Stock in world's most valuable start-up has changed hands recently
at a price that suggests its value has risen more than 33 per cent from about
$75 billion during a major round of funding 2 years ago.
ByteDance
valuation has risen at least a third to more than $100 billion in recent
private share transactions, people familiar with the matter said, reflecting
expectations the owner of video phenomenon TikTok will keep pulling in
advertisers.
Stock in the
world’s most valuable start-up has changed hands recently at a price that
suggests its value has risen more than 33 per cent from about $75 billion
during a major round of funding two years ago, the people said, asking not to
be identified because the matter isn’t public. Some trades recently valued the
Chinese company between $105 billion and $110 billion on the secondary markets,
some of people said. It has also traded as high as $140 billion, one person
said.
The trades are
private transactions and may not fully reflect broader investor expectations.
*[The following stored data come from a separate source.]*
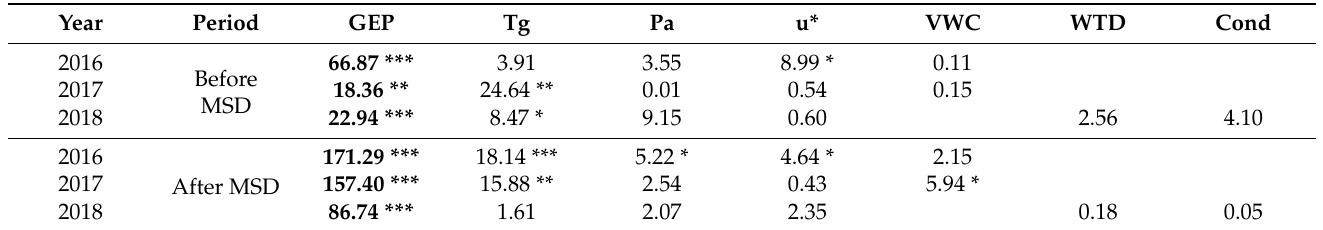
Table 2. The results of Partial F test for daily CH 4 fluxes and other variables before and after the mid-season drainage.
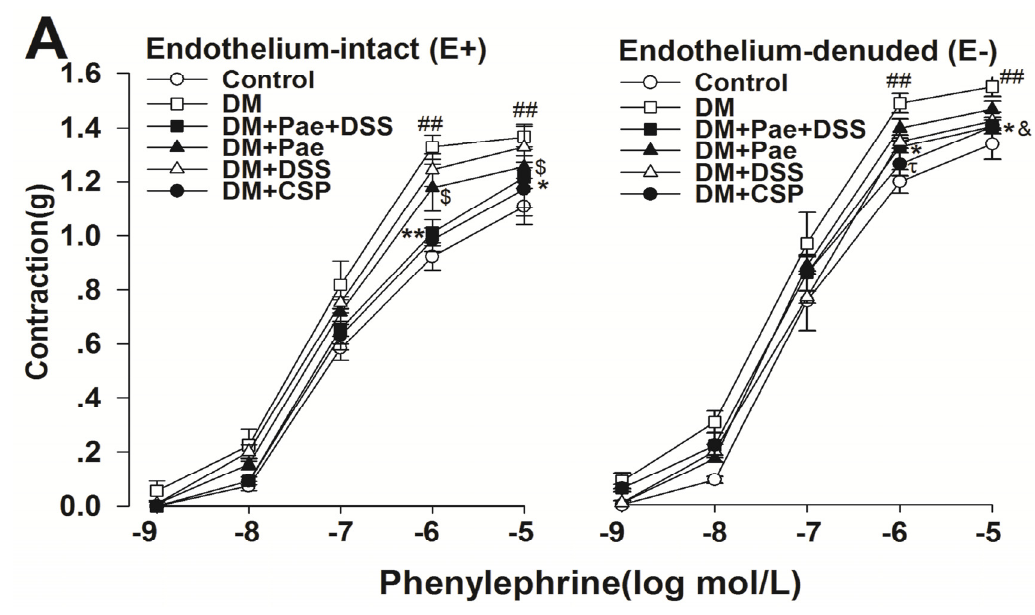
Figure 4. Contractile responses to Phenylephrine (PE) obtained from cerebral artery rings in all groups. ( A ) Concentration–response curves of PE obtained in E+ or E − rings of cerebral arteries in all groups ( n = 5); ( B ) 1 µmol/L PE-induced contractile responses in E+ or E − rings of cerebral arteries in all groups ( n = 5); ** p < 0.01 and * p < 0.05 compared with the corresponding DM group, ## p <0.01 compared with the corresponding control group, $ p < 0.05 compared with the corresponding DM group, & p < 0.05 compared with the corresponding DM group, and ψψ p < 0.01 and ψ p <0.05 compared with the corresponding E+ group. Results are given as the mean ± SEM of three independent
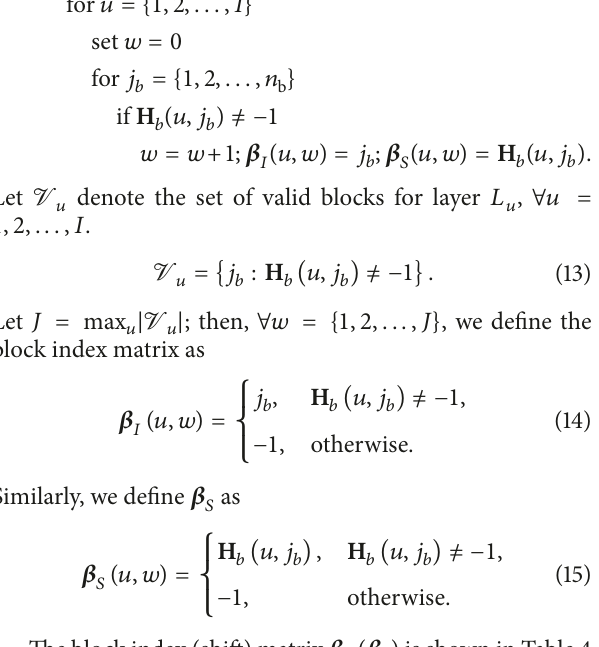
(Table 5) for the case of the IEEE 802.11n rate- 1/2 LDPC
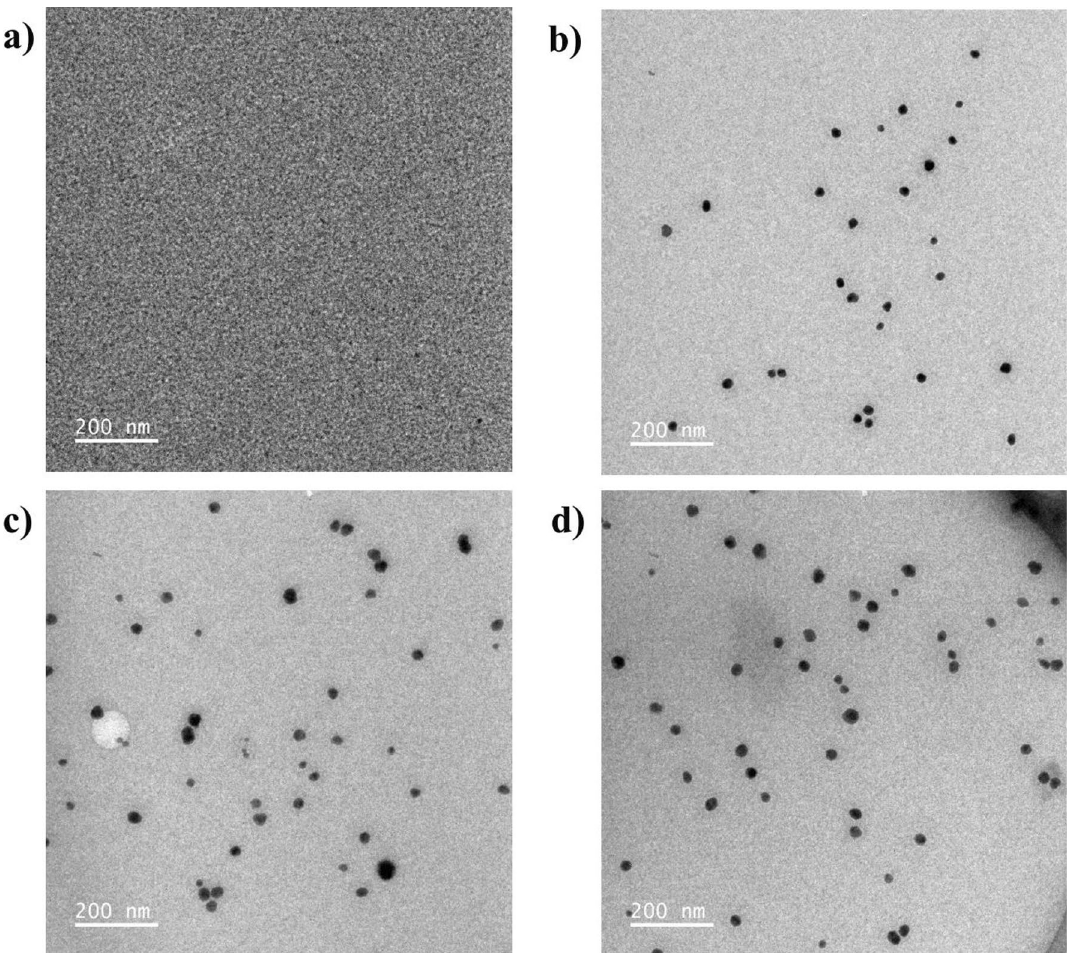
Figure 2. TEM micrographs of AgNPs at different AgNO 3 concentrations: ( a ) 0 mM, ( b ) 50 mM, ( c ) 100 mM, and ( d ) 150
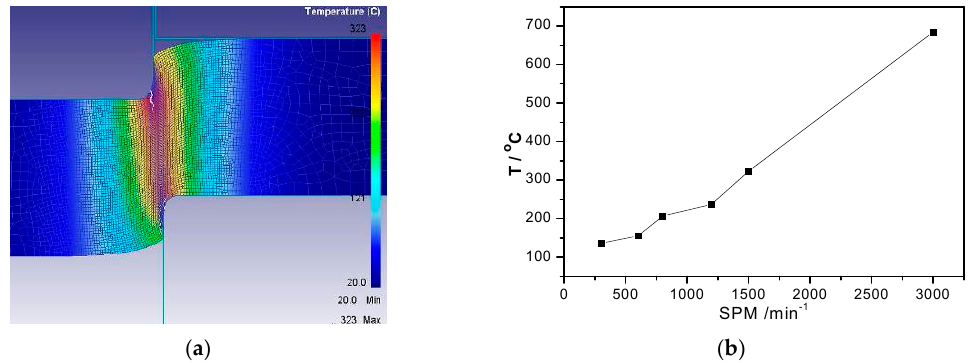
Figure 5. FEM-simulated temperature distribution of the blanked edge at different blanking speeds. ( a ) Temperature distribution of blanked surface 1500 strokes per minute (SPM 1500); ( b ) Relation curve between temperature distribution of blanked surface and blanking speed.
Stock in the secondary market is usually valued at a discount to primary shares
since it’s less liquid and there are fewer financial details on company
performance available to investors.
“The trading of
ByteDance is reflective of the global wave of consumers who agree that
ByteDance can displace Facebook as the leading social network,” said Andrea
Walne, a partner at Manhattan Venture Partners who follows the secondary
markets.
In the past
decade, Bytedance is surpassed only by Alibaba Group Holding and Ant Financial
Services Group as companies that have traded at a higher premium in the
secondary market, she added.
ByteDance has
grown into a potent online force propelled in part by a TikTok
short video platform that’s taken US teenagers by storm.
Investors are keen
to grab a slice of a company that draws some 1.5 billion monthly active users
to a family of apps that includes Douyin, TikTok’s Chinese twin, as well as
news service Toutiao. That’s despite American lawmakers raising privacy and
censorship concerns about its operation.